Barossa Valley is also where I chose to immerse myself for five weeks during the 2022 vintage, in order to learn more about the industry and the winemaking process. It was incredible to see how innovative this region is. I came across blends that would not be permitted in Europe: Cabernet-Shiraz; Sangiovese-Barbera; Montepulciano-Primitivo; but also grapes that would not necessarily be used as a single varietal in other countries, such as Sémillon.
Meanwhile, the region has been working on making their Shiraz more and more elegant. It appeared that the full bodied Shiraz with a big explosion of dark fruits, was not for everyone. More and more producers look at sourcing their grapes from Eden Valley (a sub-region of the Barossa zone), where the climate is colder, due to the higher altitude. Here they can grow Shiraz while maximising the level of acidity and avoid the jamminess that can potentially be a problem when ripening grapes in the warmer Barossa Valley. This, coupled with a French led winemaking style, allow them to offer more refined Shiraz, or even, as some dare to call it, Syrah. And mate, they really are delicious!

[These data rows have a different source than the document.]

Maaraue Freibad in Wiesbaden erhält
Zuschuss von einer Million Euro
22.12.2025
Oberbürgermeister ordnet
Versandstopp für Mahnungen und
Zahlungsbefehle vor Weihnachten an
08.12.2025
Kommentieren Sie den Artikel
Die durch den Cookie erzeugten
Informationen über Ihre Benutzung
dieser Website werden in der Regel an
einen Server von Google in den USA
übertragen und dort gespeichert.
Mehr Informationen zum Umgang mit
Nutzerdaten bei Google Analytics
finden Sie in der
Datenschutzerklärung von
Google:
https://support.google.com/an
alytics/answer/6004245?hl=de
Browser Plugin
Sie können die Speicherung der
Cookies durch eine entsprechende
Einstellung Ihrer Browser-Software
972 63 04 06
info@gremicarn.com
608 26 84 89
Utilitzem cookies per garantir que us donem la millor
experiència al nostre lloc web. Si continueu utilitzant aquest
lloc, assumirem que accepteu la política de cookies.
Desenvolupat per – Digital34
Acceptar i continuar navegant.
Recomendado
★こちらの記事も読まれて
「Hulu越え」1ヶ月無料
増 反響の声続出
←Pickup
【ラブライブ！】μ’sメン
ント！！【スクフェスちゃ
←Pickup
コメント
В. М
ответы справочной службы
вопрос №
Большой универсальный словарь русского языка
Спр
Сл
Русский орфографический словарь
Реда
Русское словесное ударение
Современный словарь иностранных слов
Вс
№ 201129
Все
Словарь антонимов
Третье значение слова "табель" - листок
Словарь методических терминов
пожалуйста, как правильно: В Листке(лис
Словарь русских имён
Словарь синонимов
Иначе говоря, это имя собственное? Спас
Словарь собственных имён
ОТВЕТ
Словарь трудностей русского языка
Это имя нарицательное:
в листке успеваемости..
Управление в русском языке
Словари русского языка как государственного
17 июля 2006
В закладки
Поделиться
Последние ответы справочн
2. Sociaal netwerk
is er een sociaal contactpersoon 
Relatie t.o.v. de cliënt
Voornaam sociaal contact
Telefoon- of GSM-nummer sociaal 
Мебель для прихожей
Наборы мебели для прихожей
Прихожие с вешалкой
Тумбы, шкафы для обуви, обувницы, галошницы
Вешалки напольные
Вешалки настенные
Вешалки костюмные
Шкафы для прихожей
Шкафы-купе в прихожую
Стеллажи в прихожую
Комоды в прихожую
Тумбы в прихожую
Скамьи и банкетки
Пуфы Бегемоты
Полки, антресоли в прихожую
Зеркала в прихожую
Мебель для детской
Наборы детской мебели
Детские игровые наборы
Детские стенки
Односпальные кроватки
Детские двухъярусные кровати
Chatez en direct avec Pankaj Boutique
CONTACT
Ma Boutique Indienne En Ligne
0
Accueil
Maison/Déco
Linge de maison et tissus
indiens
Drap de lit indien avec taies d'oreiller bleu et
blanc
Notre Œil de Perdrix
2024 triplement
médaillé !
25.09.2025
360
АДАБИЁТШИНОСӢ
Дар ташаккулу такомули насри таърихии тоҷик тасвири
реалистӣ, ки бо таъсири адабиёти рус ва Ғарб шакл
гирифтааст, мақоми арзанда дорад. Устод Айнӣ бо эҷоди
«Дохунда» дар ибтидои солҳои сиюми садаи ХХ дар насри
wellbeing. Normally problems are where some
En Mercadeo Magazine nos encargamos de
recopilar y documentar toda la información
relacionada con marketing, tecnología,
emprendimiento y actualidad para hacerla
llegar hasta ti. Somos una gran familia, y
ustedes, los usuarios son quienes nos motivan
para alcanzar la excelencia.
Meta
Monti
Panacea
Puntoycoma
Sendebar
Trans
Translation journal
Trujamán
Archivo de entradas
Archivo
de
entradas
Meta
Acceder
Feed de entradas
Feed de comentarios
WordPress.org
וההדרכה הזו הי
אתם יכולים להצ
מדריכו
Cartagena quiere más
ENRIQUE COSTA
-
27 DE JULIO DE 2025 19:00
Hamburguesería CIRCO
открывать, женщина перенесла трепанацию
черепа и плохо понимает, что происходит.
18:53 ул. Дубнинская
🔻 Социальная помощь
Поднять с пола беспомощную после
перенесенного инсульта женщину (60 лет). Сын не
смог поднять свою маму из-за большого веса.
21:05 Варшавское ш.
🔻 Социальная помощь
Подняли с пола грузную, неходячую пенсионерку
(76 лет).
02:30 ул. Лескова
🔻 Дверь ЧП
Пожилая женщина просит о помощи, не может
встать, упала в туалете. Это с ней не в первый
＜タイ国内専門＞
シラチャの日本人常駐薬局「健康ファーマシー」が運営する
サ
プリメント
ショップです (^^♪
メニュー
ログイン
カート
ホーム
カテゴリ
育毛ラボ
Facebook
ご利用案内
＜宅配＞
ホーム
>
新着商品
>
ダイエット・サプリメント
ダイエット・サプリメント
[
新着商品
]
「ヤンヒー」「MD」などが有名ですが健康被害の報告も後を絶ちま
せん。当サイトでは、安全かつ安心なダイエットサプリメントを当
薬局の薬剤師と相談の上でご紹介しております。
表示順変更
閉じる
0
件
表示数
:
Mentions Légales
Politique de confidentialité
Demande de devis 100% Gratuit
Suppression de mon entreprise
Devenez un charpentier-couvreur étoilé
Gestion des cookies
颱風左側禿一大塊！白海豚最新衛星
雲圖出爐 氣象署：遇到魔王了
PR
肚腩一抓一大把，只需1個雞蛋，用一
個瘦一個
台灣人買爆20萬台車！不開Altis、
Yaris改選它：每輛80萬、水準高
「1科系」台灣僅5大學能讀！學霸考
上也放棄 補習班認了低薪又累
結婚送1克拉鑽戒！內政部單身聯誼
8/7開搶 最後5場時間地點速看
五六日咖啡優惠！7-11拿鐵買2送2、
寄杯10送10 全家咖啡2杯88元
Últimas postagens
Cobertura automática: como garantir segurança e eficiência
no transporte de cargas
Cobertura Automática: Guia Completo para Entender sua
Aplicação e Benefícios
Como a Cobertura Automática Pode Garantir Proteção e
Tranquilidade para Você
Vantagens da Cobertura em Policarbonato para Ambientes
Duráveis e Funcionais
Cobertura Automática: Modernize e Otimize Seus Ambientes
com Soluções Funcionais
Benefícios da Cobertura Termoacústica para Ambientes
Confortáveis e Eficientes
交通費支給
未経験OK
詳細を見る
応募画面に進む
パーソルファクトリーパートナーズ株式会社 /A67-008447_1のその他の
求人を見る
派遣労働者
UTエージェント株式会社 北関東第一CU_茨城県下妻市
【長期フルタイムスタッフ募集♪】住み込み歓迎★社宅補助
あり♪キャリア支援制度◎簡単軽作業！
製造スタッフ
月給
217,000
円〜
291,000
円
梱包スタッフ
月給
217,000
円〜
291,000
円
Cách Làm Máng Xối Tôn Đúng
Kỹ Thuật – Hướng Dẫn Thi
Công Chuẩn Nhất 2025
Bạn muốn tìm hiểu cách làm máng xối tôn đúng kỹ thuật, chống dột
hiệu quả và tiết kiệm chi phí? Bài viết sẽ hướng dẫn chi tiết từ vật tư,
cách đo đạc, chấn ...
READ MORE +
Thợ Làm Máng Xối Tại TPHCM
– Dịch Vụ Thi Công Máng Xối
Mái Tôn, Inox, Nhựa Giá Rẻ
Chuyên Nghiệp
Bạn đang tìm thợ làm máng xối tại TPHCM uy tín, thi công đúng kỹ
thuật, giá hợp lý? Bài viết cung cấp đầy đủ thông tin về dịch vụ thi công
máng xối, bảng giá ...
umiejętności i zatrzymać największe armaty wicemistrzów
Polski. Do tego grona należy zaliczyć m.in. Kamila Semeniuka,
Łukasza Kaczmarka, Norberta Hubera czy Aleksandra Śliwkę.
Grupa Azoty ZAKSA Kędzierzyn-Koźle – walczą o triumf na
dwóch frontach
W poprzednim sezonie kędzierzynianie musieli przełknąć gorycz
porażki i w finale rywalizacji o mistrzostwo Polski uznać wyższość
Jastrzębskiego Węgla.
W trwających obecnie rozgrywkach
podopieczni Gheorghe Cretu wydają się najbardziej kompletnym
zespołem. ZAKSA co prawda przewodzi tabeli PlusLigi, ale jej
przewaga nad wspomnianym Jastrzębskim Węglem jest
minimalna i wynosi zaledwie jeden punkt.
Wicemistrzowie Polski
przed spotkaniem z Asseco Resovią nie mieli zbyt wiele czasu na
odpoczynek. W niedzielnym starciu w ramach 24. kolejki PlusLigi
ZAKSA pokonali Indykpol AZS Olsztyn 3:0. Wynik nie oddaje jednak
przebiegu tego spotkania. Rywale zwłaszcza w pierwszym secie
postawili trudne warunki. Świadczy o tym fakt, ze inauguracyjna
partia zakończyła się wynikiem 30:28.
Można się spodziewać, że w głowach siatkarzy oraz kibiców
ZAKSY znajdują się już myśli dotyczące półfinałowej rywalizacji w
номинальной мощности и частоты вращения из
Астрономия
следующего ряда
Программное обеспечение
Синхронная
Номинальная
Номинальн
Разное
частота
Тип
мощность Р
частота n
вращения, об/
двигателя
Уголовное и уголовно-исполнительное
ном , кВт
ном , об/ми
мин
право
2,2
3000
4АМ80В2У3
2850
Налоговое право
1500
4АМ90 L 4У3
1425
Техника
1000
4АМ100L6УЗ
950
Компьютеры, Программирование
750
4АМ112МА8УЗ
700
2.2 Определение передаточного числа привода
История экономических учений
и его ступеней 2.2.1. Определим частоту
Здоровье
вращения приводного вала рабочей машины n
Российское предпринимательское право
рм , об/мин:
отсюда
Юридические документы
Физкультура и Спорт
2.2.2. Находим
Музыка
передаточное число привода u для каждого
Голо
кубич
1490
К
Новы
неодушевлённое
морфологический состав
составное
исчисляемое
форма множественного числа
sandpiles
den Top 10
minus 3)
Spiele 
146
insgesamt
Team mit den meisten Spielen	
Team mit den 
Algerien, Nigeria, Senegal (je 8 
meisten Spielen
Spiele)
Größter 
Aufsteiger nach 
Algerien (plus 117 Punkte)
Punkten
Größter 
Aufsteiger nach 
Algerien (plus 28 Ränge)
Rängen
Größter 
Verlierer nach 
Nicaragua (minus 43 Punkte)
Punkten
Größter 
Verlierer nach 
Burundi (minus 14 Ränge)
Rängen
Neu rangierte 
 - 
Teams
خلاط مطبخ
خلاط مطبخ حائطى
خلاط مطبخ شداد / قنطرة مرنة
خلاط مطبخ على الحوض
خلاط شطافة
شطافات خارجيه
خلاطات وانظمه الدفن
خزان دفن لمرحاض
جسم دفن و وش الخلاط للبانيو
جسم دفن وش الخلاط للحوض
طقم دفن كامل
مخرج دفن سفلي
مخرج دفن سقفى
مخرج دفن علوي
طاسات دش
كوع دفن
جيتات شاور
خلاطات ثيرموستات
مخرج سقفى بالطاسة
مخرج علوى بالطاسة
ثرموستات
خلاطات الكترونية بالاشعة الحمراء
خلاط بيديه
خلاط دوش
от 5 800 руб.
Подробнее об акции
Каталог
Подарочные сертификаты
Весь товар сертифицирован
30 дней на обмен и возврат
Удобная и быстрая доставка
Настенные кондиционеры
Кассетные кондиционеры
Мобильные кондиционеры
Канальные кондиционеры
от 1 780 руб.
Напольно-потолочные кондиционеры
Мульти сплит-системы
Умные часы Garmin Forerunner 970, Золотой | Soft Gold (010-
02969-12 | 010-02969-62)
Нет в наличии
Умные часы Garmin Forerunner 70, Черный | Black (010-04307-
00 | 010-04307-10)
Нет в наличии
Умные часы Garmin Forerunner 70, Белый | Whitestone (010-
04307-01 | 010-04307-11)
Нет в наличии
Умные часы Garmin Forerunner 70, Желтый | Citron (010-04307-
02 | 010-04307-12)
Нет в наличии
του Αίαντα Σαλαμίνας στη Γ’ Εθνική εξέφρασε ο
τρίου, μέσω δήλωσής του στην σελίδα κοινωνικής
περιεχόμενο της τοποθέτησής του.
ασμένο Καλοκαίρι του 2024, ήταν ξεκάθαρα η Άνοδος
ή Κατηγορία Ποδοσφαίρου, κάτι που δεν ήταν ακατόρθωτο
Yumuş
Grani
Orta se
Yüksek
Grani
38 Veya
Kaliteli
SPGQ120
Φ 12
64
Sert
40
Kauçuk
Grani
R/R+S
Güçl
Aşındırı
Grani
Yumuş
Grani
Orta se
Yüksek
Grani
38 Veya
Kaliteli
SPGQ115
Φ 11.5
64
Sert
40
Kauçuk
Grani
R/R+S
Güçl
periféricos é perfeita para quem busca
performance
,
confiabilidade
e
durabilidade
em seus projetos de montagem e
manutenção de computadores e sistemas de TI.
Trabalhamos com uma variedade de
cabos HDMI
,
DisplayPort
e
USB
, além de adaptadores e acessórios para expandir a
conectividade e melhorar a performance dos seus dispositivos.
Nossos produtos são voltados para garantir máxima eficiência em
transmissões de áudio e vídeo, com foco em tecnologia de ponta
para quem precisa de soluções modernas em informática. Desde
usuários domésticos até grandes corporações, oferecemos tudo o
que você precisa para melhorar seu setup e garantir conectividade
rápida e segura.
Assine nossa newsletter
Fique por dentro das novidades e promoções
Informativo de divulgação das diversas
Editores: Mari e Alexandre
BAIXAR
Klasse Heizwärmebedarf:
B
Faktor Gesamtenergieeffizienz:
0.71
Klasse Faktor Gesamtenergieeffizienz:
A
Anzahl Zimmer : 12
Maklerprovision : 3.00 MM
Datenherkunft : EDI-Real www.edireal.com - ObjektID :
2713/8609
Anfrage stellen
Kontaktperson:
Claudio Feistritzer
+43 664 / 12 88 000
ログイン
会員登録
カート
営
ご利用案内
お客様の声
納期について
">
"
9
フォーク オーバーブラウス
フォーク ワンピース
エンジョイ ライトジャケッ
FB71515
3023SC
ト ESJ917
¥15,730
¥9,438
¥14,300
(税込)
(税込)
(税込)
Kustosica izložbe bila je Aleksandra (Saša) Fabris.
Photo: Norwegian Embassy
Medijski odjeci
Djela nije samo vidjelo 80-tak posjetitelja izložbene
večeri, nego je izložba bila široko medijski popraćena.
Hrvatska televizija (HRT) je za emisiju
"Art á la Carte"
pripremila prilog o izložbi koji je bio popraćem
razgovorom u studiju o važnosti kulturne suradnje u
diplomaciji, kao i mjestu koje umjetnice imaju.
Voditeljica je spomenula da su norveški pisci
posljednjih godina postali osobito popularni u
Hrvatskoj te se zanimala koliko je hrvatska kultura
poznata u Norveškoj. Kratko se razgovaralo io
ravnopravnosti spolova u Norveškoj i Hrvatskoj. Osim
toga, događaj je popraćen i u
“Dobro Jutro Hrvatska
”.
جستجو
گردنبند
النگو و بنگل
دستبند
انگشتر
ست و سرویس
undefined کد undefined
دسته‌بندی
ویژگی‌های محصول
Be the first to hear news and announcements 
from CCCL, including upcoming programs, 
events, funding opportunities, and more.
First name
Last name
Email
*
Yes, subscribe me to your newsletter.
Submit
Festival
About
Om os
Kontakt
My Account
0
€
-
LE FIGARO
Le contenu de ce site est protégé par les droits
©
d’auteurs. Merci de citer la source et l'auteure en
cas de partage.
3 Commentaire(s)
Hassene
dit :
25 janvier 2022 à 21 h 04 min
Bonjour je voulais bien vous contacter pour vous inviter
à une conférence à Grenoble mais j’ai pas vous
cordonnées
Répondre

Although I am very appreciative of that leaner, new-ish style, I must say I have missed the big bold Shiraz that I was expecting everywhere when visiting the region, and wished that I could have found more!
In addition, the Barossa region also offers Chardonnay, Cabernet Sauvignon, Riesling (more likely from Eden Valley, the Barossa Valley being too warm), Grenache, Mourvedre (they call it ‘Mataro’ there) and blends such as GSM. But also, Arneis, Gewürztraminer, Marsanne, Muscat Blanc à Petits Grains, Pinot Gris, Sauvignon Blanc, Savagnin, Viognier, Cabernet Franc, Malbec, Merlot, Petit Verdot, Tempranillo, Touriga Nacional, Zinfandel, Cinsault… the list is long!
Another thing I’ve learned while I was there is that South Australia still has plantings of vines that are amongst the oldest in the world. For example, Langmeil winery has Shiraz vines dating from 1843! This is due to the fact that South Australia was one of the few regions not being affected by phylloxera in the 1860s, hence the region was able to keep its historical vines intact. It’s incredible to know that we can enjoy wine from the original plantings that were done by the settlers two centuries ago!
Last but not least, what struck me in this region is not only how passionate people are about their wine but also their kindness; and the way I was welcomed by everyone I met. If you get the chance to visit the region, take the time to stop for a meal and a glass of wine in Tanunda; the main town of the region. Their 4,500 inhabitants made it a charming place where you take the time to chat, drink good wine and shorten the words in an Aussie style. My favourite cellar door remains @brothersatwar, where I got to spend most of my time, as they offered me the opportunity to be part of their team and spend some time between the cellar door and the winery for a few weeks. So come say ‘Good day’ and try their Shiraz… and their Syrah!